- Music
- 23 Apr 04
Penance Soiree
Wing Commanders
Los Angeles quintet The Icarus Line are not your average ‘The’ band. Renowned for their uncompromising and frenetic brand of rock, the group came to international attention thanks to their 2001 debut LP Mono. A two year on the road stint with the likes of Primal Scream, Queens Of The Stoneage and A Perfect Circle ensued, at the end of which they promptly fired their manager and jumped ship to major label V2, before heading back into the studio to self-produce their sophomore release.
Recorded in LA and London and mixed by Alan Moulder (My Bloody Valentine, Yeah Yeah Yeahs) Penance Soiree sees The Icarus Line cultivate a new breed of ferocious, psychedelic punk. It’s the filthy, degenerate, snotty, younger brother of all things distorted and/or epic, with audible influences ranging from the Sex Pistols (see the furious ‘Spit On It’) and Manc guitar pop on quieter-moment ‘Spike Island’, to disjointed, sneering, punk-Nirvana on the incredible opener ‘Up Against The Wall’.

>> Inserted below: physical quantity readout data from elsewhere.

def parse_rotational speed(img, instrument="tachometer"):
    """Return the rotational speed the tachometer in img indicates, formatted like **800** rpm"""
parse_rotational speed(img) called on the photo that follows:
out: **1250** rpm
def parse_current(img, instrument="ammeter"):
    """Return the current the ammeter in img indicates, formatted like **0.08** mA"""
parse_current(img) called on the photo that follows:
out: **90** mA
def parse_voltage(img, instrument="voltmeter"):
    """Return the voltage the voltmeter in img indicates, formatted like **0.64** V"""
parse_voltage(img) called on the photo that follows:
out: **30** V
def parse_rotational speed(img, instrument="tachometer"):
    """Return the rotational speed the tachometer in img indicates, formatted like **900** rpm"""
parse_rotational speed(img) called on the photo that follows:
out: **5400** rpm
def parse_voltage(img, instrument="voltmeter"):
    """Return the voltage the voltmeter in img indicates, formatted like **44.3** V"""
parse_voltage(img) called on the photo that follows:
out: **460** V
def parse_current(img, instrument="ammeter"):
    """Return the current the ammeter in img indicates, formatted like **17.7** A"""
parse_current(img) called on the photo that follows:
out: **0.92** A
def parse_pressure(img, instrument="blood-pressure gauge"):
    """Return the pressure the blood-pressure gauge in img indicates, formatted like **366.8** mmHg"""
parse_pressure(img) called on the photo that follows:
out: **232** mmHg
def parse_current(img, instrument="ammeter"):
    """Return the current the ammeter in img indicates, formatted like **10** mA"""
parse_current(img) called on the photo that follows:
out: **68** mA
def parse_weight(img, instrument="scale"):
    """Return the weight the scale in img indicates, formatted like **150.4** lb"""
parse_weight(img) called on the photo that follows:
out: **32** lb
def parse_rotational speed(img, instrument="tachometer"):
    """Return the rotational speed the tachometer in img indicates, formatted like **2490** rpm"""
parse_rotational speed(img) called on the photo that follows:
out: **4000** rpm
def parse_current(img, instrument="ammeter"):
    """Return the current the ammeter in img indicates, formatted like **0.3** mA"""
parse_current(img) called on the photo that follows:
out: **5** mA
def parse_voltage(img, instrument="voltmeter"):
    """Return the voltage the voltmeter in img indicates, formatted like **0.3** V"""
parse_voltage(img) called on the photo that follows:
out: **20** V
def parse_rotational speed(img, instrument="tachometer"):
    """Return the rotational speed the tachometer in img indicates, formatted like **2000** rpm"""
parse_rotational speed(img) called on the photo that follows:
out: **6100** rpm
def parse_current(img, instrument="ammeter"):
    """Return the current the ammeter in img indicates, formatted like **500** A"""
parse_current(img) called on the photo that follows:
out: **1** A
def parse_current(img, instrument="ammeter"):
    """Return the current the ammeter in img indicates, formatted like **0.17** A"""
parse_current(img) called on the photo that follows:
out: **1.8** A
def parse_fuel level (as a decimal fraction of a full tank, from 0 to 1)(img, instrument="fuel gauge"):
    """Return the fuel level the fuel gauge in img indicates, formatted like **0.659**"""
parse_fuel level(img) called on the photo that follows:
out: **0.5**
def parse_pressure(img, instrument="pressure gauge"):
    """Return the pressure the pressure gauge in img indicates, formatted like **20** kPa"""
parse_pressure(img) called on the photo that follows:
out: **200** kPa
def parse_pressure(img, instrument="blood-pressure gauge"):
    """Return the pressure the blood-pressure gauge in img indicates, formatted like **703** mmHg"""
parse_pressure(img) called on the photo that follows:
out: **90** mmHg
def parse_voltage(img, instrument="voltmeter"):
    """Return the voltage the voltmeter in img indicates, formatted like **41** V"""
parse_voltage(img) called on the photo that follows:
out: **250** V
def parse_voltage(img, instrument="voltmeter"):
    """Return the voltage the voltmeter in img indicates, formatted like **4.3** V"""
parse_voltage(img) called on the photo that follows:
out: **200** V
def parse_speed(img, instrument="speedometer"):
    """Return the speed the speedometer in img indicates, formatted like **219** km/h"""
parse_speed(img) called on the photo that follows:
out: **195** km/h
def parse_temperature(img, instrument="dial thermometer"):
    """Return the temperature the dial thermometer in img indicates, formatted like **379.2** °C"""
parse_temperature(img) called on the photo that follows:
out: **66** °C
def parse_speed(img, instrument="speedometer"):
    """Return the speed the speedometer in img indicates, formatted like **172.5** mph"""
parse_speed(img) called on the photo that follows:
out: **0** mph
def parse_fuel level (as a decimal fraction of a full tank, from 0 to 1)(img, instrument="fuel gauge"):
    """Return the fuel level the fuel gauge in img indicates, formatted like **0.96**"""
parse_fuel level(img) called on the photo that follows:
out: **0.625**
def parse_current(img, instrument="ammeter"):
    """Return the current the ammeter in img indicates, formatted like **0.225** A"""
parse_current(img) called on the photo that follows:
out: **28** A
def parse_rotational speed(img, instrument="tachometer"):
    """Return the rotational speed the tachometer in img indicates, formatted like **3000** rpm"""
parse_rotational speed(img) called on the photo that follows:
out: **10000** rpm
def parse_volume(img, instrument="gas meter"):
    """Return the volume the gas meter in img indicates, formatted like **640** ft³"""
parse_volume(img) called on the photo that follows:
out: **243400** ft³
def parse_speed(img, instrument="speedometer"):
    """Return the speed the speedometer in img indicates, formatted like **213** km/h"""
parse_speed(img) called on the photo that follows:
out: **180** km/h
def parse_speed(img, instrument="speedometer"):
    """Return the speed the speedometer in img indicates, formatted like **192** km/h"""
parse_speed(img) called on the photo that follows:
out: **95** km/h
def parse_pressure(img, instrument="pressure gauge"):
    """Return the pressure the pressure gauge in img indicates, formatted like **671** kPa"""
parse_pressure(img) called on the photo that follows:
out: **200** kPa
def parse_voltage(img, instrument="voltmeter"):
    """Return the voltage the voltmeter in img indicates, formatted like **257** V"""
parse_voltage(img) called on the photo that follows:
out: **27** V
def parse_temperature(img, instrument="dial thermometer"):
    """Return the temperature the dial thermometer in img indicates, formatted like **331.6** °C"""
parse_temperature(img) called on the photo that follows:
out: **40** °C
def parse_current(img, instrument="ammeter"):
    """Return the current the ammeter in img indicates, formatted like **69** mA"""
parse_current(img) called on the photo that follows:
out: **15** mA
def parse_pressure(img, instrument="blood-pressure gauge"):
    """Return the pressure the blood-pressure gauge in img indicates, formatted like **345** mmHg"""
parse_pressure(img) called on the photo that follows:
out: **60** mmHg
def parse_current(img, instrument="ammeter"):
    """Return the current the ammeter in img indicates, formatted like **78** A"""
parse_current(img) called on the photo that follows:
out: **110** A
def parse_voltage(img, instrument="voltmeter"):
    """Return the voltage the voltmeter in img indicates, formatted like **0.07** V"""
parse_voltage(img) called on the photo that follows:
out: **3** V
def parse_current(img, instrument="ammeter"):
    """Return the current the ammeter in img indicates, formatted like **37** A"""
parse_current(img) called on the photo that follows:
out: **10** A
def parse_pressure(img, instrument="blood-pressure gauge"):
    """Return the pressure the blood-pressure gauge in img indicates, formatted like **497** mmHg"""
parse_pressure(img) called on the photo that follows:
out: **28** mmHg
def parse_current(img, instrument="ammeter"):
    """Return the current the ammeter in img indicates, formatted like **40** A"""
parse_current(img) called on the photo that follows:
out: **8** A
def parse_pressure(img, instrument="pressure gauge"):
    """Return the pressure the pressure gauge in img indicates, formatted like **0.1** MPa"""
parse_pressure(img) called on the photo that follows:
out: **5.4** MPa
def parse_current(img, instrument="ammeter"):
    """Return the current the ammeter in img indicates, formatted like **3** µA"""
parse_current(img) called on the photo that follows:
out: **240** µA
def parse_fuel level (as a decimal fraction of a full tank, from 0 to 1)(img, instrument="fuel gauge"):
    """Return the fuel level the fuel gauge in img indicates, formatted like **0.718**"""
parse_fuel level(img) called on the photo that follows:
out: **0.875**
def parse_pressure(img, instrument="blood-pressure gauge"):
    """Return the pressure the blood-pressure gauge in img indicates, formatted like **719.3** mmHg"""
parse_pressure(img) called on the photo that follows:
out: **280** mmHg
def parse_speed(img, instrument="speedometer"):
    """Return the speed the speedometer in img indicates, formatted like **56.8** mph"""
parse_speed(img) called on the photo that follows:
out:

Such obvious musical lineage may look a bit clichéd in print, but the sound is anything but, with influences put to constructive, creative use while still managing to avoid sounding like cheap imitations of the real thing. This is rock to boil blood to: serrated, vicious, discordant, psychotic, manic music that, in its deranged-ness, I can’t help but love.